== Job ==
Your response should contain each line of the data that includes "granicę".

== Input material ==
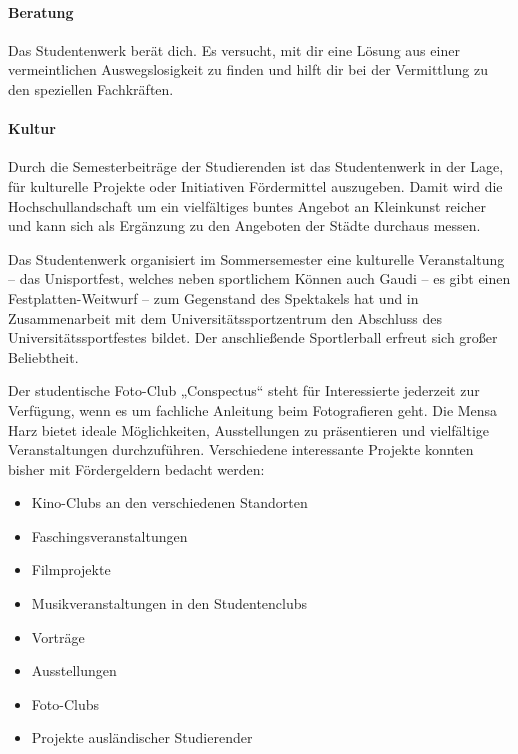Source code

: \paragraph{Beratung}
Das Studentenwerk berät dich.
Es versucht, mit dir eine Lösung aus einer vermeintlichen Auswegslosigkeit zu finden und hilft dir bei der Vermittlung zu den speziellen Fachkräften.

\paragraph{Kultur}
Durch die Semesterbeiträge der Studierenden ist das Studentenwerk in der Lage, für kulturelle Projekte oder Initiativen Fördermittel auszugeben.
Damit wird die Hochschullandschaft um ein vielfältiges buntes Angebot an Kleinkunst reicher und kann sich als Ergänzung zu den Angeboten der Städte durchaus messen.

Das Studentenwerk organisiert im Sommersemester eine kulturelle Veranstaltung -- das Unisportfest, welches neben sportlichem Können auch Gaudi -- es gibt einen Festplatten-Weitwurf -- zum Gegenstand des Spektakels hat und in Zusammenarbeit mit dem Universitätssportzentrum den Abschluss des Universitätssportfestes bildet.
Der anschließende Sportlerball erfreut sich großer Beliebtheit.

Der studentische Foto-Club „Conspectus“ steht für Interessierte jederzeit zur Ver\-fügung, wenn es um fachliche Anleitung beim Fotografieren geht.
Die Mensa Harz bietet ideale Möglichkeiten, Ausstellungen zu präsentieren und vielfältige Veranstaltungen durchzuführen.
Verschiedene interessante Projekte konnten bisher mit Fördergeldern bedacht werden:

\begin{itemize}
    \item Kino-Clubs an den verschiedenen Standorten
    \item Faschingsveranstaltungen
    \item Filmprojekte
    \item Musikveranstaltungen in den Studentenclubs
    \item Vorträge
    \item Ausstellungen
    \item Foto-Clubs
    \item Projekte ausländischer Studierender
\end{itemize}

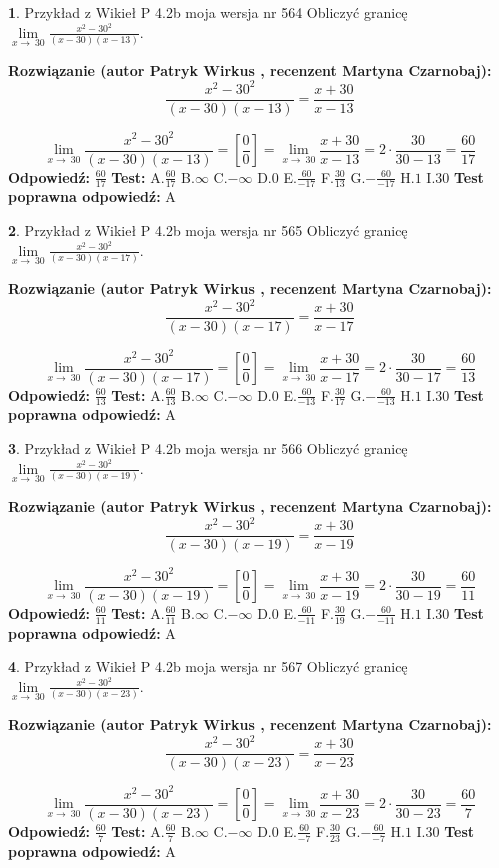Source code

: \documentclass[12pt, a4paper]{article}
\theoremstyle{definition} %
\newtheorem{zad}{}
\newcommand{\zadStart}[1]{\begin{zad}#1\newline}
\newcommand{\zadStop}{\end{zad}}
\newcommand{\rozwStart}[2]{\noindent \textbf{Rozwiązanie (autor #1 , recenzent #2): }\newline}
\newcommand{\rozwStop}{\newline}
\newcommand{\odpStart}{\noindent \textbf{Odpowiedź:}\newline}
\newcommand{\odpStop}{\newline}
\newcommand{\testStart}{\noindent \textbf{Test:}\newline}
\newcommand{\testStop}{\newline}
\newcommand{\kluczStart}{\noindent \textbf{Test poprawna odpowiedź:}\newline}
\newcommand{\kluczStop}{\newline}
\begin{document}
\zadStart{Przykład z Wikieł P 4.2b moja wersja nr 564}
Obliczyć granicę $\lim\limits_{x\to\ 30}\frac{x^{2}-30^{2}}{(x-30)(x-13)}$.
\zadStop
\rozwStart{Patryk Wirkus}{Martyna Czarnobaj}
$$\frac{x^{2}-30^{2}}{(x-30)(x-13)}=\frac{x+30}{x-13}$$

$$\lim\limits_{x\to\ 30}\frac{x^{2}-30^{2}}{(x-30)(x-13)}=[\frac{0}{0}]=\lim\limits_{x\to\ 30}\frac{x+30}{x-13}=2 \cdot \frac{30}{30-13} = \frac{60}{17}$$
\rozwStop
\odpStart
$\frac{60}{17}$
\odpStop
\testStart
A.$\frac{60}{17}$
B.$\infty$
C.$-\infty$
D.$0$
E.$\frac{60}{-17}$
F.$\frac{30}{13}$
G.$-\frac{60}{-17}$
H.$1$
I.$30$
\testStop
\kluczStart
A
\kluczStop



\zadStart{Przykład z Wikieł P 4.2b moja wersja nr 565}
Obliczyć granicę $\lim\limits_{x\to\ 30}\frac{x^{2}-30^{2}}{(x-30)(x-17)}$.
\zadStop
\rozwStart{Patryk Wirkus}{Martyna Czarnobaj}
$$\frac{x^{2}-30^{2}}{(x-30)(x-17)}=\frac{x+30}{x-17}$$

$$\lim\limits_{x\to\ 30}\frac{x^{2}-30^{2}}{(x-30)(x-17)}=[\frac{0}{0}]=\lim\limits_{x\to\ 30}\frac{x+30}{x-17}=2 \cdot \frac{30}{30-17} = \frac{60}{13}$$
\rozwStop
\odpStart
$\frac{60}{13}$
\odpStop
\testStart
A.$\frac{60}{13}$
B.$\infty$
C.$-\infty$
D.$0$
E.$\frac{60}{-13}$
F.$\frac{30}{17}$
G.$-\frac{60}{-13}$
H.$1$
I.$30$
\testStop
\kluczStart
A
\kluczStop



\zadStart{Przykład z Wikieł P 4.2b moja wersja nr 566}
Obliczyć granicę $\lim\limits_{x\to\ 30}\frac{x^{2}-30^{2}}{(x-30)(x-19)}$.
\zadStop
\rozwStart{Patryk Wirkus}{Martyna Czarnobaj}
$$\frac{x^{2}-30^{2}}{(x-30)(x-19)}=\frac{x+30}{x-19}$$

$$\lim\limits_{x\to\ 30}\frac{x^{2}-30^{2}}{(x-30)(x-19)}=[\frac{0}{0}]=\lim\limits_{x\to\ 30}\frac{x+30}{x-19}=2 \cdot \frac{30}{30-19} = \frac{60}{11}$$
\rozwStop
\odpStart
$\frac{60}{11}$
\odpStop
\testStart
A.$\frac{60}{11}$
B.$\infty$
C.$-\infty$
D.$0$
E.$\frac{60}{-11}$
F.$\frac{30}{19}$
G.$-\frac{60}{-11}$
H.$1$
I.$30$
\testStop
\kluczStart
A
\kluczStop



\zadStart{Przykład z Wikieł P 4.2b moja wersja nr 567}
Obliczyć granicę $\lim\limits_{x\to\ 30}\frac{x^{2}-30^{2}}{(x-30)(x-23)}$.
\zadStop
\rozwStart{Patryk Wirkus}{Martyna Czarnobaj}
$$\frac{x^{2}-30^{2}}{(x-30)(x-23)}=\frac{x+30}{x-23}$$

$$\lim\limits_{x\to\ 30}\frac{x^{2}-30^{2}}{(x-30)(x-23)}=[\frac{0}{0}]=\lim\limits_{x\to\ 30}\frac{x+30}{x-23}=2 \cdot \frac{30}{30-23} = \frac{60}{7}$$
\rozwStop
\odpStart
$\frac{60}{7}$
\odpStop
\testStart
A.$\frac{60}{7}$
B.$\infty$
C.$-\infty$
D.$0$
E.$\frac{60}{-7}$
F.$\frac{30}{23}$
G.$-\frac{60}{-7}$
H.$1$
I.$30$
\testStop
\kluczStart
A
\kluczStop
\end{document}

==

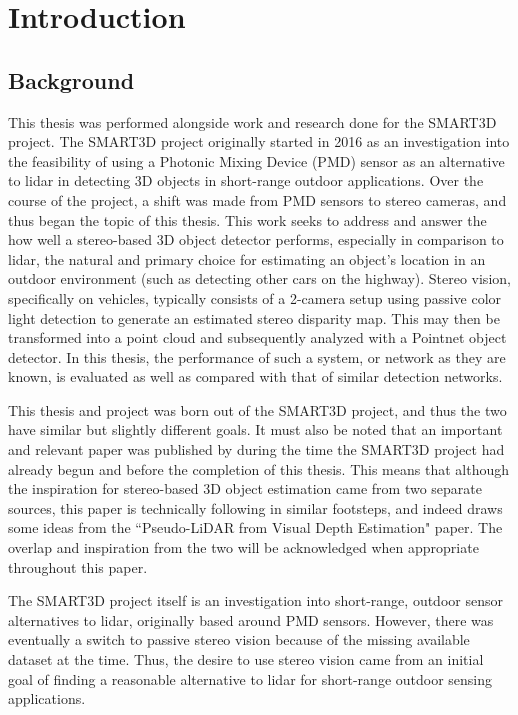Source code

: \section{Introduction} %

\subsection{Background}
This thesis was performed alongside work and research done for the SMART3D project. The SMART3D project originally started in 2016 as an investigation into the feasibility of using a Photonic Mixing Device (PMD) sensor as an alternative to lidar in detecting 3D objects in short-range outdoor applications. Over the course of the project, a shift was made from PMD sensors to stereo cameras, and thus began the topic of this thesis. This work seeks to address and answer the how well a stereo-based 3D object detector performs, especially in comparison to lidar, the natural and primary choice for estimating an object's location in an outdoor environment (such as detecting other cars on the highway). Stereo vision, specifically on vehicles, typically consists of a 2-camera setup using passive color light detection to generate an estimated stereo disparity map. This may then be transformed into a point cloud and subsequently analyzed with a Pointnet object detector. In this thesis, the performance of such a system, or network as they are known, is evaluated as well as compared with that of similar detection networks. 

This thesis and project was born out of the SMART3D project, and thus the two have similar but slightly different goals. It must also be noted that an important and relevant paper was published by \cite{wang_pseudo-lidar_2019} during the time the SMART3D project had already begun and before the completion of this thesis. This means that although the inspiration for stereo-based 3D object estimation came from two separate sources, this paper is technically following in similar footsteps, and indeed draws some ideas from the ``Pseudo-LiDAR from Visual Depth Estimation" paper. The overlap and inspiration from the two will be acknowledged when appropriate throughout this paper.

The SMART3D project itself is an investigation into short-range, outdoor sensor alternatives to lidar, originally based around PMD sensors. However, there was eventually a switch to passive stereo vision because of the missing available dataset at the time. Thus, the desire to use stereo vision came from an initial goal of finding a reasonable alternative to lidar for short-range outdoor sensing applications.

== Result of this exercise ==
Obliczyć granicę $\lim\limits_{x\to\ 30}\frac{x^{2}-30^{2}}{(x-30)(x-13)}$.
Obliczyć granicę $\lim\limits_{x\to\ 30}\frac{x^{2}-30^{2}}{(x-30)(x-17)}$.
Obliczyć granicę $\lim\limits_{x\to\ 30}\frac{x^{2}-30^{2}}{(x-30)(x-19)}$.
Obliczyć granicę $\lim\limits_{x\to\ 30}\frac{x^{2}-30^{2}}{(x-30)(x-23)}$.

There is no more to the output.